### Your goal
Extract the lines of the items below exactly as they stand, in the stretch from the line containing "Which series has" through the line containing "Reading left to right, extract", both ends included, and reproduce nothing else.
------------------------------------------------------------
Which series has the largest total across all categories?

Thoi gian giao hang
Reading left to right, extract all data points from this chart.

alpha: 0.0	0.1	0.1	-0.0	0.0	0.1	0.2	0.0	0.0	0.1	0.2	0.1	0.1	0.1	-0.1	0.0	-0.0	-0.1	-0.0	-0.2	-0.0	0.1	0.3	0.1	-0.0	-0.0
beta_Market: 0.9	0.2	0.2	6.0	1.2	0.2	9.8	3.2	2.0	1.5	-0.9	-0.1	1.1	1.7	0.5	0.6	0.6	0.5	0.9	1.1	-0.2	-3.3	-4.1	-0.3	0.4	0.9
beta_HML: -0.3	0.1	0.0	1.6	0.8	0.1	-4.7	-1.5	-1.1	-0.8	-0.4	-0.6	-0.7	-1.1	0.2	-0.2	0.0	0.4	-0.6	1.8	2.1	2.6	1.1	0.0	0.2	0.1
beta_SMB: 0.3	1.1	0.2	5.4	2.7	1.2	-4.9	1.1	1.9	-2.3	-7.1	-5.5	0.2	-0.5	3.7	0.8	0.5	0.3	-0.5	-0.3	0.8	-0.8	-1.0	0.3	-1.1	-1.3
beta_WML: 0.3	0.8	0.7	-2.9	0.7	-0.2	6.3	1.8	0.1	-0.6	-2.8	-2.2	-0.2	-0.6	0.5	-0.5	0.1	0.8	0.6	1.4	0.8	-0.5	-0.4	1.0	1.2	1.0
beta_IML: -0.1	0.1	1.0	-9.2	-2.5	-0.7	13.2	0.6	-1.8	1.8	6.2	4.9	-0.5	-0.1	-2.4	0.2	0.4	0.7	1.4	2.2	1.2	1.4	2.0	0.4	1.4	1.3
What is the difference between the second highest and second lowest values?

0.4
------------------------------------------------------------
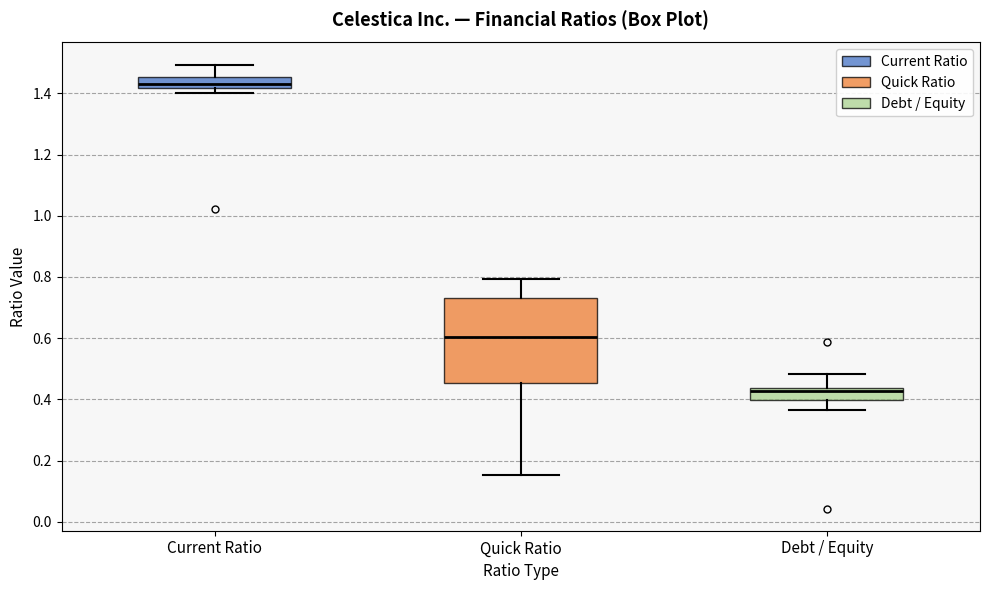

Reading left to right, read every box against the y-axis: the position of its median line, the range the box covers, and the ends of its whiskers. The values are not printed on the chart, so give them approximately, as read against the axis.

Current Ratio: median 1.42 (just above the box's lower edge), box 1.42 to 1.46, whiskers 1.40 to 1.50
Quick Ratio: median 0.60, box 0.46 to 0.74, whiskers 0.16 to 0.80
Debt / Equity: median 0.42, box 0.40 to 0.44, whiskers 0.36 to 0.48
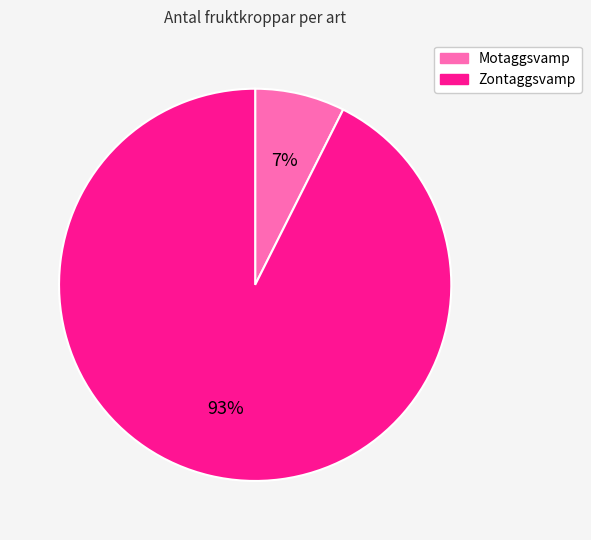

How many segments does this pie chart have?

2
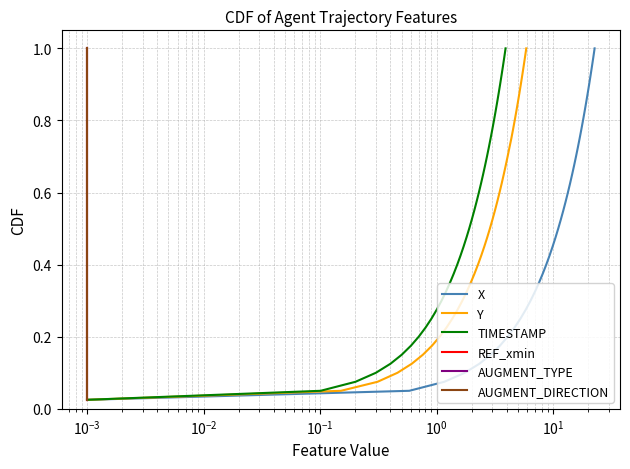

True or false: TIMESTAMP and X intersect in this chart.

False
------------------------------------------------------------
### The answer
Which series has the largest total across all categories?

Thoi gian giao hang
Reading left to right, extract all data points from this chart.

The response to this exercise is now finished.